Men died after a median stay of three months, while women died after a median stay of eight months.
From Steve Tokar, "Social Support is Key to Nursing Home Length of Stay Before Death", Patient Care (August 24, 2010) (emphasis added).
The mortality differences based on sex in COVID deaths (about 60% are men) also mirrors the sex differences in survival durations for nursing home residents.
The good news is that the proportionate impact of COVID on lost years of life may be much more modest than it is in the raw number of deaths. Lots of people who are dying of COVID had short life expectancies, in a large share of cases, median life expectancies of less than a year. Many people who die of COVID would have died of something else in the near future if they hadn't died of it.
Does This Help Explain The Geography Of COVID Outbreaks?
Western Europe and North America have been much harder hit by COVID than most of the rest of the world, especially when considering deaths per million people, a measure that is insensitive to testing rates and the extent to which testing is targeted well.
The pre-existing condition theory might help to explain this pattern.
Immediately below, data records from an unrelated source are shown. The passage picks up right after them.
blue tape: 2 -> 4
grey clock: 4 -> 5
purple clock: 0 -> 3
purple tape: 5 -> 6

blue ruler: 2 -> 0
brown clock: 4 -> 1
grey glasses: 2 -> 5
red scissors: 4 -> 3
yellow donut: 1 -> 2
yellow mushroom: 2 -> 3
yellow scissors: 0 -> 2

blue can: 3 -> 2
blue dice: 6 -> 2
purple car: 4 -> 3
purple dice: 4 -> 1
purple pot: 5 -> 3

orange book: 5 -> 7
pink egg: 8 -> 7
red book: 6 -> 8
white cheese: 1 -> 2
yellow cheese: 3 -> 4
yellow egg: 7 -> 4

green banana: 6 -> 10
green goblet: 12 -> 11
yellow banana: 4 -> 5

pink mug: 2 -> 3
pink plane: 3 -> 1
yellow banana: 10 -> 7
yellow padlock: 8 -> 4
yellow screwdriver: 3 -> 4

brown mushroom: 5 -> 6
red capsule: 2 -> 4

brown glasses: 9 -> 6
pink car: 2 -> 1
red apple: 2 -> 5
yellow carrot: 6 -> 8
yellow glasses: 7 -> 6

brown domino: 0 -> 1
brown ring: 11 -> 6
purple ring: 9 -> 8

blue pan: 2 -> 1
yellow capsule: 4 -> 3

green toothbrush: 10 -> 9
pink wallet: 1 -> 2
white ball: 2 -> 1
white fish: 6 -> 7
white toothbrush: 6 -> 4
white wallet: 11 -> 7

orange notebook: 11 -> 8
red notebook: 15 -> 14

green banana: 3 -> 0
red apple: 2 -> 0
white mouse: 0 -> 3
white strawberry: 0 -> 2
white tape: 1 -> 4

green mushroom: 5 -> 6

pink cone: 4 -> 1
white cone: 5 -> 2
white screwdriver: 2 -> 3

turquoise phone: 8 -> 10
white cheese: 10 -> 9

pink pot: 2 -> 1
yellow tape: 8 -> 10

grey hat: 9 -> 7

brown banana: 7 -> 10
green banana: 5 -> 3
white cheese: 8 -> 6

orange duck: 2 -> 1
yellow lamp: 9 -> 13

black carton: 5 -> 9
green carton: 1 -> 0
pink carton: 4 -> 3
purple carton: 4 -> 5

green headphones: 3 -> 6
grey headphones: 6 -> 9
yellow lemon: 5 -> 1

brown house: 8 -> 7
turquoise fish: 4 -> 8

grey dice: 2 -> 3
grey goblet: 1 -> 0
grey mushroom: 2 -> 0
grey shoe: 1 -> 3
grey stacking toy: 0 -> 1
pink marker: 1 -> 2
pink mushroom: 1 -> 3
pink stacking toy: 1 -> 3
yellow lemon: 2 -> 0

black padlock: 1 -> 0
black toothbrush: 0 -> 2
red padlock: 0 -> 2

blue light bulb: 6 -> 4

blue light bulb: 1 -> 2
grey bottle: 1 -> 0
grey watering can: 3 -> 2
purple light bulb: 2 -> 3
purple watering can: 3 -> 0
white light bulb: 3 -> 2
First, the "age pyramid" in most of the rest of the world is much more bottom heavy. Most other countries have more young people and fewer older people, proportionately.
Second, many countries outside Western Europe and North America don't warehouse their sickest of the sick in nursing home-like facilities with the very least healthy of old and disabled in them. This reduces transmission and infection rates among the very vulnerable.
Third, it is also probably a reality in most of the world that most people unwell enough that they would be admitted to nursing homes in Western Europe and North America, instead die at home a few months to a year or so on average than they would have with the comparatively intensive paramedical attention that they receive in a nursing home. So, the group of people with an odds ratio of death from COVID on the order of 50 to 100 times that of the general population makes up a much, much smaller share of the total population in places outside Northern Europe, like India, Indonesia, and Africa.
Could very high exposure rates explain deaths among the quite small percentage of deaths among healthy younger people?
There are cases of seemingly healthy people dying of COVID with no apparent pre-existing conditions. But, the other common thread there in many of those cases seems to be extremely high levels of exposure. For example, ER doctors and COVID ward nurses, and public transit workers in areas with very high infection rates, seem to make up many of these cases.